A senior administration official who was deeply involved in war planning said in an interview today that President Saddam Hussein's loyalists "fight like terrorists," and attributed the absence of a welcome for American troops to "a reign of terror in some of these cities, with these paramilitary and special security organizations enforcing the same brutal terror they have been enforcing for years."
"We haven't encountered large segments of the Iraqi population yet," the official cautioned.
The official said that Mr. Bush had decided to assume the Iraqi government "is still functioning." But the official compared the first six days of this war to the invasion of Afghanistan in 2001, saying, "the surprise is the speed of our advance."
Despite the optimism at the Pentagon and the White House, today was the first day the administration found itself somewhat on the defensive about its strategy.
The cause appeared to be the combination of unexpectedly fierce resistance around Basra, the lost convoy, and the effectiveness of the Republican Guard in warding off Apache attack helicopters with a curtain of small-arms fire.
Mr. Bush tried to show optimism this morning, when he traveled to the Pentagon for a briefing, but he cautioned: "We're fighting an enemy that knows no rules of law, that will wear civilian uniforms, that is willing to kill in order to continue the reign of fear of Saddam Hussein."
Later, his spokesman, Ari Fleischer, said that the delay in getting aid to southern Iraq was the fault of the Iraqi authorities. "We didn't expect the Iraqis to cease caring about their own people, to cease feeding their own people, to put up impediments to this humanitarian relief supplies," he said.
The White House also used Mr. Bush's visit to press Congress to pass a $74.7 billion appropriation to finance the war and reconstruction. The Office of Management and Budget made it clear that it was profitable for nations to be members of Mr. Bush's "coalition of the willing," even if some were only reluctantly willing.
Turkey, which denied American access to its bases to open a northern front against Iraq, would receive $1 billion in economic aid under Mr. Bush's plan, allowing it to get up to $8.5 billion loans or loan guarantees.
Israel would also get $1 billion in direct military assistance and $9 billion in loan guarantees.

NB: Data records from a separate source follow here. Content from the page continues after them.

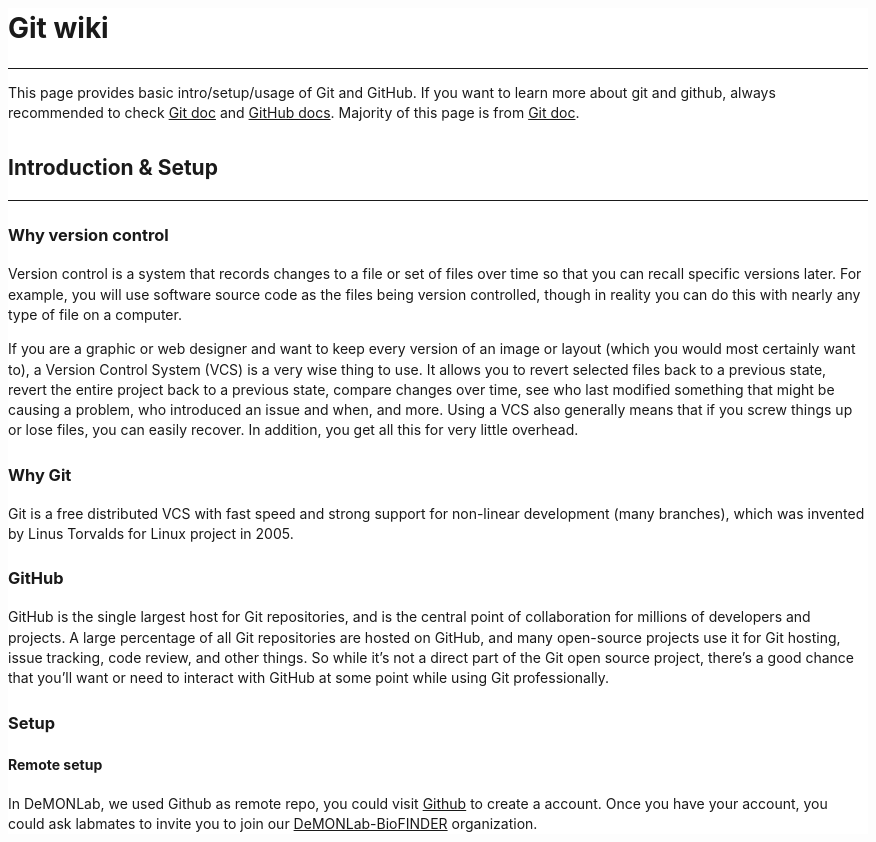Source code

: # Git wiki

---

This page provides basic intro/setup/usage of Git and GitHub. If you want to learn more about git and github, always recommended to check [Git doc](https://git-scm.com/doc) and [GitHub docs](https://docs.github.com/en). Majority of this page is from [Git doc](https://git-scm.com/doc).

## Introduction & Setup

---

### Why version control

Version control is a system that records changes to a file or set of files over time so that you can recall specific versions later. For example, you will use software source code as the files being version controlled,
though in reality you can do this with nearly any type of file on a computer.

If you are a graphic or web designer and want to keep every version of an image or layout (which
you would most certainly want to), a Version Control System (VCS) is a very wise thing to use. It
allows you to revert selected files back to a previous state, revert the entire project back to a
previous state, compare changes over time, see who last modified something that might be causing
a problem, who introduced an issue and when, and more. Using a VCS also generally means that if
you screw things up or lose files, you can easily recover. In addition, you get all this for very little
overhead.

### Why Git

Git is a free distributed VCS with fast speed and strong support for non-linear development (many branches), which was invented by
Linus Torvalds for Linux project in 2005.

### GitHub

GitHub is the single largest host for Git repositories, and is the central point of collaboration for
millions of developers and projects. A large percentage of all Git repositories are hosted on GitHub,
and many open-source projects use it for Git hosting, issue tracking, code review, and other things.
So while it’s not a direct part of the Git open source project, there’s a good chance that you’ll want
or need to interact with GitHub at some point while using Git professionally.

### Setup

#### Remote setup

In DeMONLab, we used Github as remote repo, you could visit [Github](github.com/) to create a account. Once you have your account, you could ask labmates to invite you to join our [DeMONLab-BioFINDER](https://github.com/DeMONLab-BioFINDER) organization.
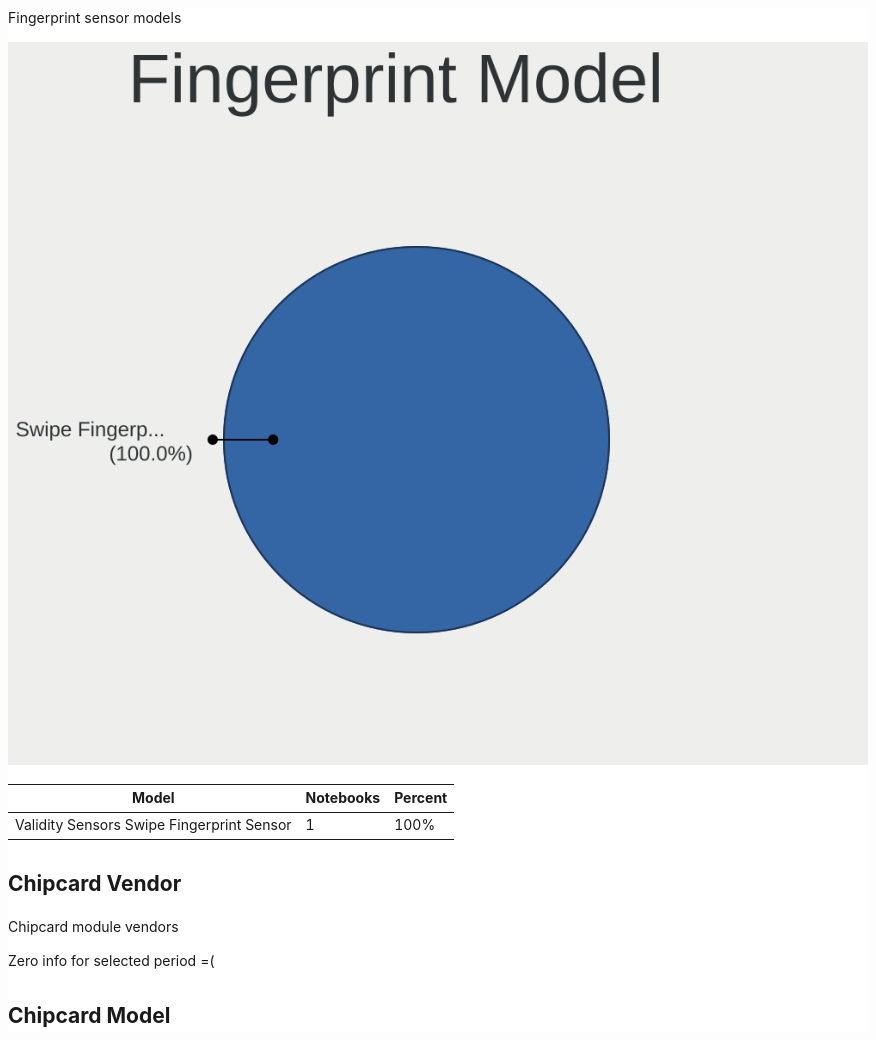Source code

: Fingerprint sensor models

![Fingerprint Model](./images/pie_chart/fingerprint_model.svg)


| Model                                     | Notebooks | Percent |
|-------------------------------------------|-----------|---------|
| Validity Sensors Swipe Fingerprint Sensor | 1         | 100%    |

Chipcard Vendor
---------------

Chipcard module vendors

Zero info for selected period =(

Chipcard Model
--------------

Jordan would receive $700 million in economic aid, and Egypt $300 million in grants, allowing it to obtain up to $2 billion in loan guarantees.
President Bush's greatest ally in the war, Prime Minister Tony Blair, prepared to come to Washington on Wednesday for a summit meeting that the British leader said would focus not only on war strategy, but on "how we get America and Europe working again together as partners and not as rivals."
The disputes that marked the battle over a second resolution at the United Nations authorizing war — an effort the United States, Britain and Spain abandoned — have now given way to a new dispute over how to administer Iraq after the war.
The president's national security adviser, Condoleezza Rice, flew to New York yesterday to discuss that subject and Iraq's relief needs with Secretary General Kofi Annan.
The visit came as sharp disputes were arising among the members of an expert committee designated to shape a Security Council resolution reconstituting the oil-for-food program that was suspended on March 17 when the United Nations personnel were withdrawn from Iraq.
The dispute has delayed the authorization of new mechanisms for the distribution of relief aid, including about $2.4 billion worth of food and other supplies being sent to Iraq.
The diplomatic struggle, pitting Russia and Syria against the United States and Britain, focuses on control over contracting authority in the program and on whether the resolution would legitimize the military action after the fact.